Rick is well-known to many in the XML community for his entertaining, refreshing, and often frank views, and there's certainly a lot of goodwill toward his new venture. A free validation tool doesn't seem like a product line in its own right. The Topologi site says they're "using it to protoype new ideas", but details aren't yet forthcoming about what the new product might be. However it's a fair bet it will be colorful and innovative.

Fragments

  • Nothing like a good flamewar to make an open source project worthwhile. The Apache XML Project may produce some popular XML software, but if its code organization is as messy as the recent discussion over how to produce its web site, I'll be looking elsewhere.
  • OASIS is broadening its empire, opening a European office in the Netherlands. Though OASIS still seems like a collection of hopeful beginnings looking for a happy ending, this expansion looks like a confident move. As XML standards development moves further into the application and vertically-oriented areas that OASIS targets, its star may rise over the W3C's, which appears more and more mired in complex design issues. All OASIS needs now is an Asian outpost.

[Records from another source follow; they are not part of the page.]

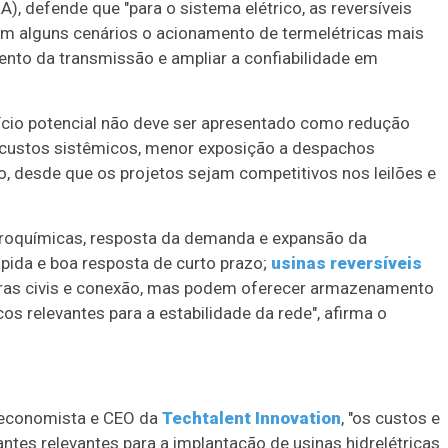
), defende que "para o sistema elétrico, as reversíveis
 em alguns cenários o acionamento de termelétricas mais
ento da transmissão e ampliar a confiabilidade em
fício potencial não deve ser apresentado como redução
 custos sistêmicos, menor exposição a despachos
 desde que os projetos sejam competitivos nos leilões e
troquímicas, resposta da demanda e expansão da
pida e boa resposta de curto prazo;
usinas reversíveis
bras civis e conexão, mas podem oferecer armazenamento
cos relevantes para a estabilidade da rede", afirma o
s, economista e CEO da
Techtalent Innovation
, "os custos e
es relevantes para a implantação de usinas hidrelétricas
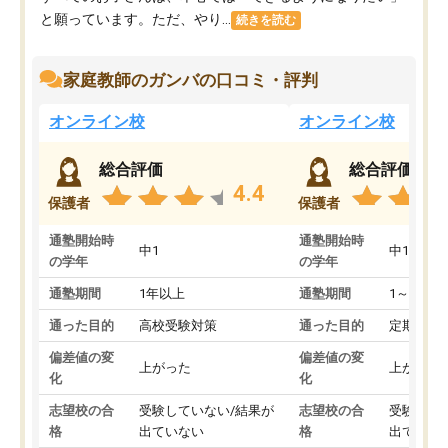
と願っています。ただ、やり...
続きを読む
家庭教師のガンバの口コミ・評判
オンライン校
オンライン校
総合評価
総合評価
4.4
保護者
保護者
通塾開始時
通塾開始時
中1
中1
の学年
の学年
通塾期間
1年以上
通塾期間
1～3ヵ月
通った目的
高校受験対策
通った目的
定期テス
偏差値の変
偏差値の変
上がった
上がった
化
化
志望校の合
受験していない/結果が
志望校の合
受験して
格
出ていない
格
出ていな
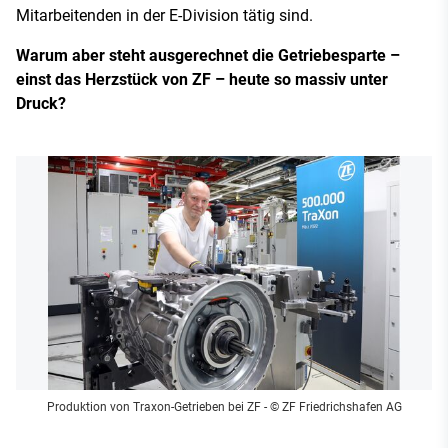
Mitarbeitenden in der E-Division tätig sind.
Warum aber steht ausgerechnet die Getriebesparte –
einst das Herzstück von ZF – heute so massiv unter
Druck?
Produktion von Traxon-Getrieben bei ZF
- © ZF Friedrichshafen AG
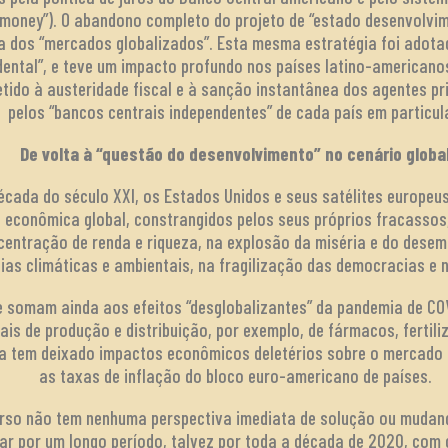
 money”). O abandono completo do projeto de “estado desenvolvim
a dos “mercados globalizados”. Esta mesma estratégia foi adota
dental”, e teve um impacto profundo nos países latino-american
tido à austeridade fiscal e à sanção instantânea dos agentes p
pelos “bancos centrais independentes” de cada país em particul
De volta à “questão do desenvolvimento” no cenário globa
década do século XXI, os Estados Unidos e seus satélites europeu
a econômica global, constrangidos pelos seus próprios fracassos
entração de renda e riqueza, na explosão da miséria e do desemp
ias climáticas e ambientais, na fragilização das democracias e 
 somam ainda aos efeitos “desglobalizantes” da pandemia de COV
ais de produção e distribuição, por exemplo, de fármacos, fertili
ia tem deixado impactos econômicos deletérios sobre o mercado i
as taxas de inflação do bloco euro-americano de países.
urso não tem nenhuma perspectiva imediata de solução ou mudanç
tar por um longo período, talvez por toda a década de 2020, co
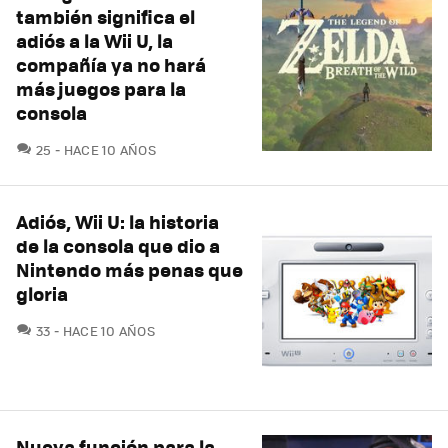
también significa el
adiós a la Wii U, la
compañía ya no hará
más juegos para la
consola
COMENTARIOS
25
HACE 10 AÑOS
Adiós, Wii U: la historia
de la consola que dio a
Nintendo más penas que
gloria
COMENTARIOS
33
HACE 10 AÑOS
Nueva función para la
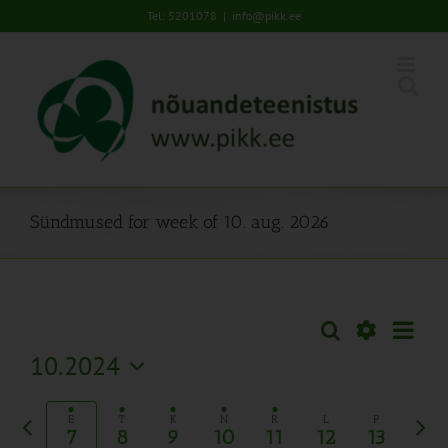
Skip
Tel: 5201078
|
info@pikk.ee
to
content
Sündmused for week of 10. aug. 2026
Sünd
Otsi
Sündmused
Nädal
Views
Näita
10.2024
Search
Naviga
Filtreid
Vali
and
kuupäev.
Eelmine
Järg
Views
E
T
K
N
R
L
P
7
8
9
10
11
12
13
nädal
näda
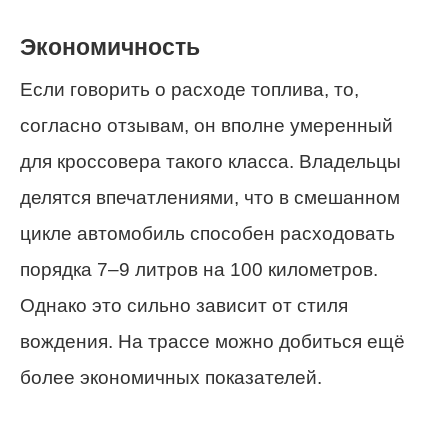
Экономичность
Если говорить о расходе топлива, то,
согласно отзывам, он вполне умеренный
для кроссовера такого класса. Владельцы
делятся впечатлениями, что в смешанном
цикле автомобиль способен расходовать
порядка 7–9 литров на 100 километров.
Однако это сильно зависит от стиля
вождения. На трассе можно добиться ещё
более экономичных показателей.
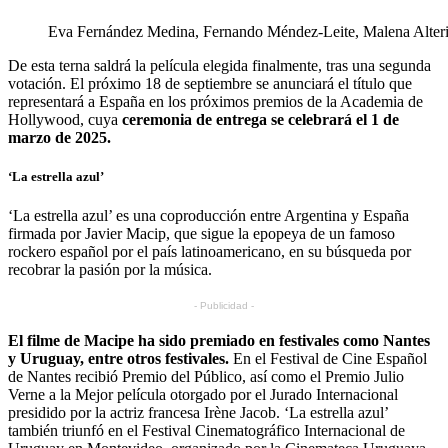
Eva Fernández Medina, Fernando Méndez-Leite, Malena Alteri
De esta terna saldrá la película elegida finalmente, tras una segunda
votación. El próximo 18 de septiembre se anunciará el título que
representará a España en los próximos premios de la Academia de
Hollywood, cuya
ceremonia de entrega se celebrará el 1 de
marzo de 2025.
‘La estrella azul’
‘La estrella azul’ es una coproducción entre Argentina y España
firmada por Javier Macip, que sigue la epopeya de un famoso
rockero español por el país latinoamericano, en su búsqueda por
recobrar la pasión por la música.
- Publicidad -
El filme de Macipe ha sido premiado en festivales como Nantes
y Uruguay, entre otros festivales.
En el Festival de Cine Español
de Nantes recibió Premio del Público, así como el Premio Julio
Verne a la Mejor película otorgado por el Jurado Internacional
presidido por la actriz francesa Irène Jacob.
‘La estrella azul’
también triunfó en el Festival Cinematográfico Internacional de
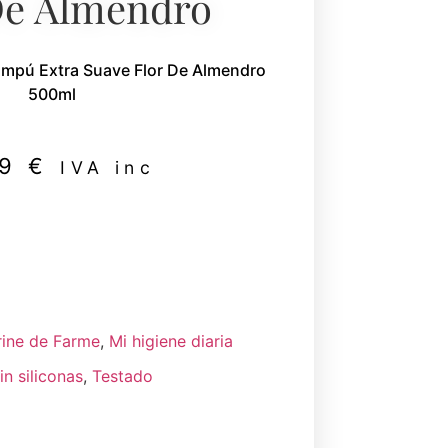
De Almendro
mpú Extra Suave Flor De Almendro
500ml
49
€
IVA inc
ine de Farme
,
Mi higiene diaria
in siliconas
,
Testado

  • Matt Sergeant, one of the leading lights in the Perl-XML world, has started to look at Microsoft's .NET architecture. His observations, the July 16 entries in his use Perl journal, make for interesting reading on how implementing web services could be made easier in Perl. On a similar theme, news that Python has added XML-RPC support to the standard library has prompted discussion about whether Perl is getting left behind in the new web services world.